Portugal’s fight against corruption “stagnating”

in News · 31-01-2019 10:20:00 · 0 Comments
Portugal’s fight against corruption “stagnating”

Portugal has lost one position in the latest corruption index published earlier this week by Transparency International.

Despite improving its rating by one point to 64 out of 100, Portugal was said to have stagnated, and is being overtaken by countries doing more to counter corruption.

The points gained by Portugal are slightly below that of the European average.

The index ranks 180 countries and territories by their perceived levels of public sector corruption, with Portugal dropping for 29th to 30th.

The top countries are Denmark and New Zealand, while Somalia, Syria and South Sudan are the opposite end of the index.

According to researchers, fourteen of the top 20 countries on this year’s Corruption Perceptions Index (CPI) are from Western Europe and the European Union (EU).

With 88 points, Denmark returns as a global leader on the CPI, though its score remains unchanged from last year. In the region, Denmark is closely followed by Finland, Sweden and Switzerland, which each score 85.

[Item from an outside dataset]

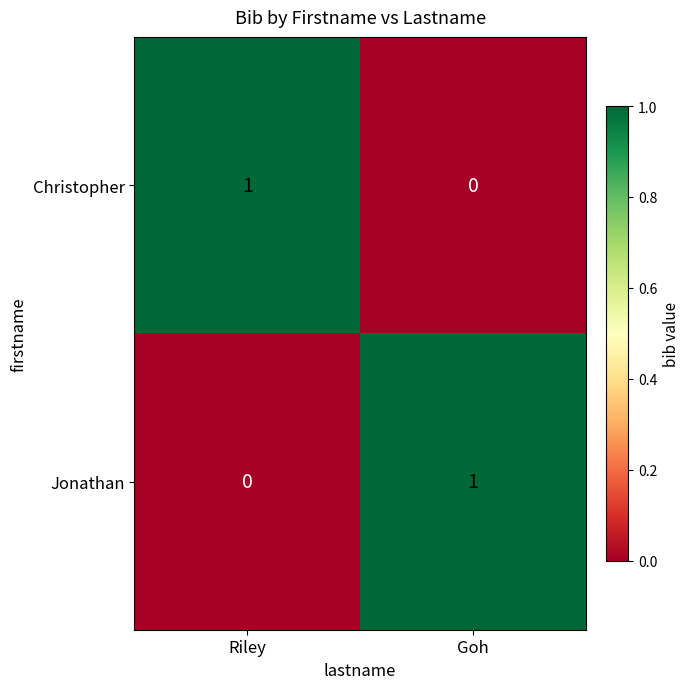

The Jonathan series shows 1 at Riley. True or false?

False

At the bottom of the region, Bulgaria scores 42, dropping one point since last year. Bulgaria is followed by Greece (45), which dropped three points since 2017, and Hungary (46), which dropped eight points over the last five years.

With an average regional score of 66 out of 100, Western Europe and the EU are doing far better than other parts of the globe.

For the third year running, the top seven countries in the Corruption Perceptions Index 2018 consist of the four Nordic nations – Denmark, Finland, Sweden and Norway – plus New Zealand, Singapore and Switzerland. All score between 84 and 88 points out of 100 on the index.

While no country gets full marks on the CPI, the top performing countries have several democratic attributes in common that contribute to their high scores. This includes strong institutions, rule of law and high levels of economic development.
As a measure of public sector corruption, the CPI rewards countries where rates of bribery, diversion of public funds, conflicts of interest and other forms of corruption are perceived to be lowest within government.

But Transparency International said there is still significant room for improvement across the region. While there is an EU legislative proposal to improve protections for whistleblowers, there is a question mark over whether it will be agreed by Member States and ever reach the statute books.

Events of last year revealed how persistent corruption is in Western Europe and the EU, and how some European democratic institutions are exposed to corruption within their own ranks. An independent report from the Council of Europe confirmed that members of its Parliamentary Assembly were among the beneficiaries of the Azerbaijani Laundromat money laundering scheme, an effort by Azerbaijan to whitewash its international image.

In the last few years, several countries have also seen a rise in power of political leaders with populist tendencies, working to raise citizens’ fear of targeted groups.

In particular, several countries have harnessed anti-immigration sentiment to promote and justify undemocratic principles. These groups have often used digital platforms that lack transparency, and which are open to interference and abuse by foreign agents, to undermine democratic elections and processes. Across Europe, citizens’ trust in democracy has been harmed as a consequence.